Ergänzend sei an dieser Stelle noch darauf hingewiesen, dass der Verzicht auf das im Grundstücksübertragungsvertrag vorbehaltene Wohnrecht grundsätzlich schenkungssteuerpflichtig ist, so dass ein Notar sowohl eine von ihm beurkundete Verzichtserklärung als auch eine entsprechende Löschungsbewilligung dem zuständigen Schenkungssteuerfinanzamt gemäß § 34 Abs. 1, Abs. 2 Nr. 3 ErbStG anzeigen muss (Herrler DNotZ 2019, 493, 521; aM für die isolierte Löschungsbewilligung Everts MittBayNot 2015, 14, 17). Bei einem Verzicht auf ein nach der vom Senat dargestellten höchstrichterlichen Rechtsprechung "löschungsreifen Wohnrecht, bei dem dieser eigentlich nur eine Grundbuchberichtigung bewirkt, besteht dagegen keine Anzeigepflicht. Deshalb braucht der Verzicht auf ein Wohnrecht, das mit einer hier vorgeschlagenen Wegzugsklausel versehen ist, dem Finanzamt nicht angezeigt zu werden.

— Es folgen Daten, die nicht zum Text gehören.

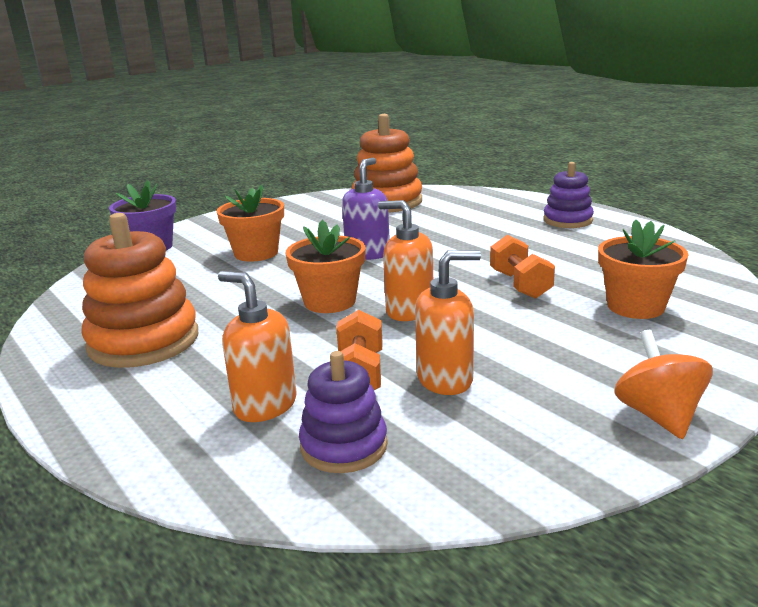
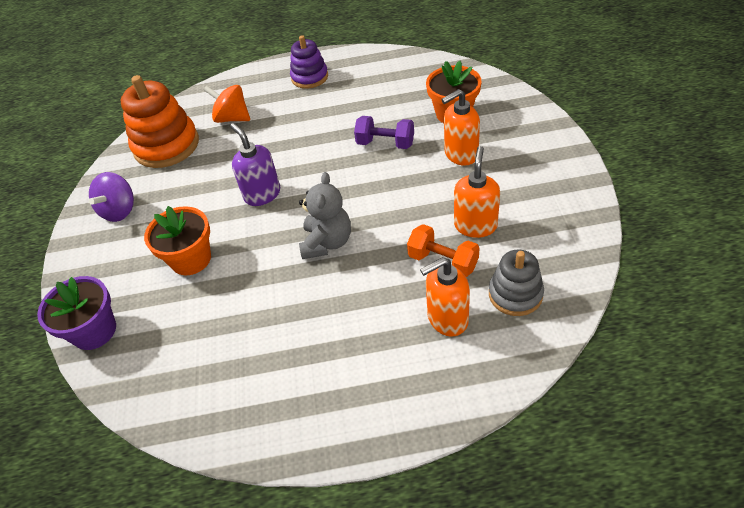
camera: 55 degrees left, 25 degrees up
(144, 341) = (299, 370): orange stacking toy -> none
(291, 212) = (119, 210): none -> purple spinning top
(330, 301) = (327, 242): orange flower pot -> grey teddy bear
(344, 446) = (515, 294): purple stacking toy -> grey stacking toy
(409, 311) = (377, 208): orange soap dispenser -> orange soap dispenser (460, 154)
(520, 285) = (385, 143): orange dumbbell -> purple dumbbell
(658, 415) = (562, 164): orange spinning top -> orange spinning top (232, 118)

Auf der Grundlage dieser höchstrichterlichen Entscheidung hätte der Betreuer in diesem Fall den Verzicht auf das Wohnrecht für die Mutter des Beklagten eigentlich überhaupt nicht erklären dürfen, weil § 1804 S. 1 BGB dem Betreuer grundsätzlich Schenkungen verbietet. Der BGH hat jedoch mit Beschluss vom 25.01.2012 (NJW 2012, 1956) entschieden, dass ein derartiger Verzicht durch den Betreuer zulässig sei. Diese Entscheidung beruft sich dabei auf den Zweck dieser Vorschrift, die dem Schutz des Vermögens des Betreuten diene, aus dem nichts zu seinem Nachteil unentgeltlich weggegeben werden solle. In dem erwähnten Beschluss hat der Senat den Verzicht deshalb nicht als Nachteil bewertet, weil dadurch das Vermögen des Betreuten von der laufenden Kostenbelastung durch Hausgeld und Nebenkosten befreit worden sei, so dass die Aufgabe des Wohnungsrechts für den Betreuten wirtschaftlich günstig war. Bei einem Wohnungsrecht, dessen laufenden Kosten vom Eigentümer zu tragen sind, wäre die Entscheidung folglich anders ausgefallen.

Spätestens mit dieser Entscheidung hat der BGH endgültig einen einheitlichen Schenkungsbegriff im BGB aufgegeben (vgl. einerseits Jaspert, ZEV 2020, 69, 73 mwN; andererseits Herrler DNotZ 2019, 493 Fn. 46).